If a file does not belong to any project or is not in file_extensions (if set), it is not handled by the folder preprocessor.

Column Description
project_id A unique identifier of the project, preferably human-readable.
project_path The path where files are located relative to the sync folder root, e.g., /project-id.
author_type (optional) Author type according to Schema.org/author.
author_name (optional) Author name according to Schema.org/author.
author_identifier (optional) Author identifier according to Schema.org/author.
file_extensions (optional) A list of allowed file extensions to watch for. If not set, all file extensions are watched. e.g., .gif,.jpg,.jpeg.

File Status

This table stores all files that are found and match the criteria.

Column Description
id Auto-increment unique ID, not used by humans.
file_path The file path where this file is found, unique key.
status Status of the file, can be one of Found, Uploading, Success, Error.
error If the status is Error, the error message is stored here.
cid The resulting content ID if the status is Success. Only the first CID is recorded if the file induces more than one upload.
created_at The time the file is first found.
updated_at The time of the last status update.

Allowed keys

This table contains public keys that are accepted for verification by the preprocessor. This table must be filled out, otherwise no signed content will be verified. Unsigned content such as regular files are always accepted however.

Column Description
id Auto-increment unique ID, not used by humans.
project_id Project ID the key applies to
key_type The kind of key this is: proofmode, wacz
key Actual text of the key
name Name for the key, like "John Doe's iPhone"

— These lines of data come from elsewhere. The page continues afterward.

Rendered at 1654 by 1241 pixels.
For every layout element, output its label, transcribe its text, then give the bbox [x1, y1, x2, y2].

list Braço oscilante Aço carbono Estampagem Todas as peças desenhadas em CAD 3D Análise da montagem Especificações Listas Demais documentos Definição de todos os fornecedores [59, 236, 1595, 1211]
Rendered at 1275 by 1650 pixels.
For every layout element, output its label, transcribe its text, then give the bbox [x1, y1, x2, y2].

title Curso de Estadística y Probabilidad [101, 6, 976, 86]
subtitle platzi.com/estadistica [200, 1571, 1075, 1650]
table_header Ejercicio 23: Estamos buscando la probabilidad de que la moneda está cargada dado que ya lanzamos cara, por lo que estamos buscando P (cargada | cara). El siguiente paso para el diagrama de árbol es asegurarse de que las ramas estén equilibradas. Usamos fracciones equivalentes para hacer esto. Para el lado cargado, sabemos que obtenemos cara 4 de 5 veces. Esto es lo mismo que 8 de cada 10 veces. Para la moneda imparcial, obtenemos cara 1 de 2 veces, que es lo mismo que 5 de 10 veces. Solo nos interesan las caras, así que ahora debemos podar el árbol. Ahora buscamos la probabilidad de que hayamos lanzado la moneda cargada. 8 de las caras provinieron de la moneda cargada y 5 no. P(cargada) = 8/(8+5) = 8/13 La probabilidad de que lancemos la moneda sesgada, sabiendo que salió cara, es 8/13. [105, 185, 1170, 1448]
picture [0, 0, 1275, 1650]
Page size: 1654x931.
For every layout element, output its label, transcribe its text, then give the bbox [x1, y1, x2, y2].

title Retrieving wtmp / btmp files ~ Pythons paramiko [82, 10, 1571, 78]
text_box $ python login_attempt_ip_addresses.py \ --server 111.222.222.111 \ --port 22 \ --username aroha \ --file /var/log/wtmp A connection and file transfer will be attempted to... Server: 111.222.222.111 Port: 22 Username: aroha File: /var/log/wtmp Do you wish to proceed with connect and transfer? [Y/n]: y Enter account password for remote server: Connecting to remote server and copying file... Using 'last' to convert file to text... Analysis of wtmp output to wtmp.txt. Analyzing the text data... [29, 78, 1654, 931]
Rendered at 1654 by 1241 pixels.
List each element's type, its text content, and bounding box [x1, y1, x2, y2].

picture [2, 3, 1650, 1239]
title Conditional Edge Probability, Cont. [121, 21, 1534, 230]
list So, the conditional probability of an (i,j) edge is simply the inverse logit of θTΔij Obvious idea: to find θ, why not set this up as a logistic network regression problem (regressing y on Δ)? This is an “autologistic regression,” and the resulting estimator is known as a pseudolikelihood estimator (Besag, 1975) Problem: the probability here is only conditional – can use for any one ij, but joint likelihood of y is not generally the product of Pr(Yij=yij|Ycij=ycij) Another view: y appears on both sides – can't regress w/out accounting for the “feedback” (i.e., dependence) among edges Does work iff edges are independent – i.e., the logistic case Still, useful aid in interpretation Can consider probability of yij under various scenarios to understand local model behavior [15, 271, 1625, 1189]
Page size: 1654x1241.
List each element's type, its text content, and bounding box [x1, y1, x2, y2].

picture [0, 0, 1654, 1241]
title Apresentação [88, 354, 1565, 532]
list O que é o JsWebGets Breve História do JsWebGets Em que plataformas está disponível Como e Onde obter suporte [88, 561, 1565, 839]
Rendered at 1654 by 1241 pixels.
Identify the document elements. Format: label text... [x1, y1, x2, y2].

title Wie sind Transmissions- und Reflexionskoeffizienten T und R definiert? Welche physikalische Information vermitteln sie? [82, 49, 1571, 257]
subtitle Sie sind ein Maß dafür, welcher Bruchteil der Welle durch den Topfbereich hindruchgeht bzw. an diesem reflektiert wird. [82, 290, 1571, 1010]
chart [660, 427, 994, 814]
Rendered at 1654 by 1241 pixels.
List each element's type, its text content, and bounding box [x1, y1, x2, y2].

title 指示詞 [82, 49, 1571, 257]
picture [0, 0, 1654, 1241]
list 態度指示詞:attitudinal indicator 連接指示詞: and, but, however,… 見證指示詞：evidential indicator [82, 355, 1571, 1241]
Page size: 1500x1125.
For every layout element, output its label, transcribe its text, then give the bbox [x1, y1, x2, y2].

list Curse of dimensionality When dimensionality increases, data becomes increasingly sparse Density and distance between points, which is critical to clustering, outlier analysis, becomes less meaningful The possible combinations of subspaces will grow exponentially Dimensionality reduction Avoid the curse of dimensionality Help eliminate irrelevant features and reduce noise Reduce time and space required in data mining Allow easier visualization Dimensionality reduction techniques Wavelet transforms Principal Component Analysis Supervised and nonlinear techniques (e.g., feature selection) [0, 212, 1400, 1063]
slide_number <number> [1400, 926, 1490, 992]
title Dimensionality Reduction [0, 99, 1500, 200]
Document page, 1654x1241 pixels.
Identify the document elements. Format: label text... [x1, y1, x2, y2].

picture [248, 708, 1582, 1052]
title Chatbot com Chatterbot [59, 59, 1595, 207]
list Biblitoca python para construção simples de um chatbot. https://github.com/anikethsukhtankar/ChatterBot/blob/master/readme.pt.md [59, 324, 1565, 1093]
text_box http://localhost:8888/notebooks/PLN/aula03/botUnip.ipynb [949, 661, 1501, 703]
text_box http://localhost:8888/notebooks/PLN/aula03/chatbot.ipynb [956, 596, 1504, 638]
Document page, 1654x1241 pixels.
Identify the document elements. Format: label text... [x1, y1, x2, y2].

For proofmode, the value of key must be the fingerprint of the user's PGP public signing key, such as 6C7EE1B8621CC013 or 0xdf414b25e818cd46. Note how case doesn't matter, and optionally a prefix of 0x is accepted.

For wacz, the value of key must be the public key of the WACZ anonymous signer, which is PEM-encoded. This can be found within the .wacz ZIP, under datapackage-digest.json, under signedData.publicKey. An example public key would look like:

MHYwEAYHKoZIzj0CAQYFK4EEACIDYgAEdyJB4zGpvCzhNblldx8b12sz+ECGk8Ryq4y+bg9woRu3OSKWO2uS+n8CD258iVvg0hP0JRg4C7YxGc7lqGsI9bHj0NaC9b4NXazeuR80iVCg96oTYIOLdWcII9rfaFMU

Usage

When the preprocessor is first launched, it will scan all project_paths under the sync root folder. Any files found and matching the handling criteria will be processed.

After that, the preprocessor recursively watches for changes under the same paths and handles any new or renamed files according to the criteria.

The preprocessor keeps track of discovered file statuses in the database. Any file (identified by file path) that has a status other than Found will not be re-processed. The CID is set for the Success status and the error is set for the Error status.

Ignored Files (Criteria for file to be processed)

For a file to be processed by this preprocessor, it must fit certain criteria:

  • It must be under the project_path of a project, i.e. it must belong to a project.
  • If file_extensions is set in the project, it must have an allowed extension.
  • The file name must not begin with . (i.e. no hidden files).
  • The file name must not end with .partial.
  • The file status must not be Error or Complete.

Special File Types

ProofMode

This preprocessor parses ProofMode bundles. If a .zip file contains a HowToVerifyProofData.txt at the root, it is treated as a ProofMode bundle. All signatures and hashes will be verified.

If a ProofMode bundle contains more than one asset, all assets will be verified and individually uploaded to the webhook. Additionally, a special attribute proofmode will be set to contain signature-related information.

WACZ

This preprocessor parses wacz bundles. If a zip file with the .wacz extension contains a datapackage.json at the root, it is treated as a wacz bundle.

This preprocessor supports verifying both anonymously signed and domain-signed wacz bundles. For anonymous bundles, we don't have a trusted list of keys, but a public key whitelist will be introduced soon. For domain signed bundle, a hardcode list of Let's Encrypt root cert, and freetsa root cert for RFC3161 verification is whitelisted.

Additionally, a special attribute wacz would be set to contain signature-related information.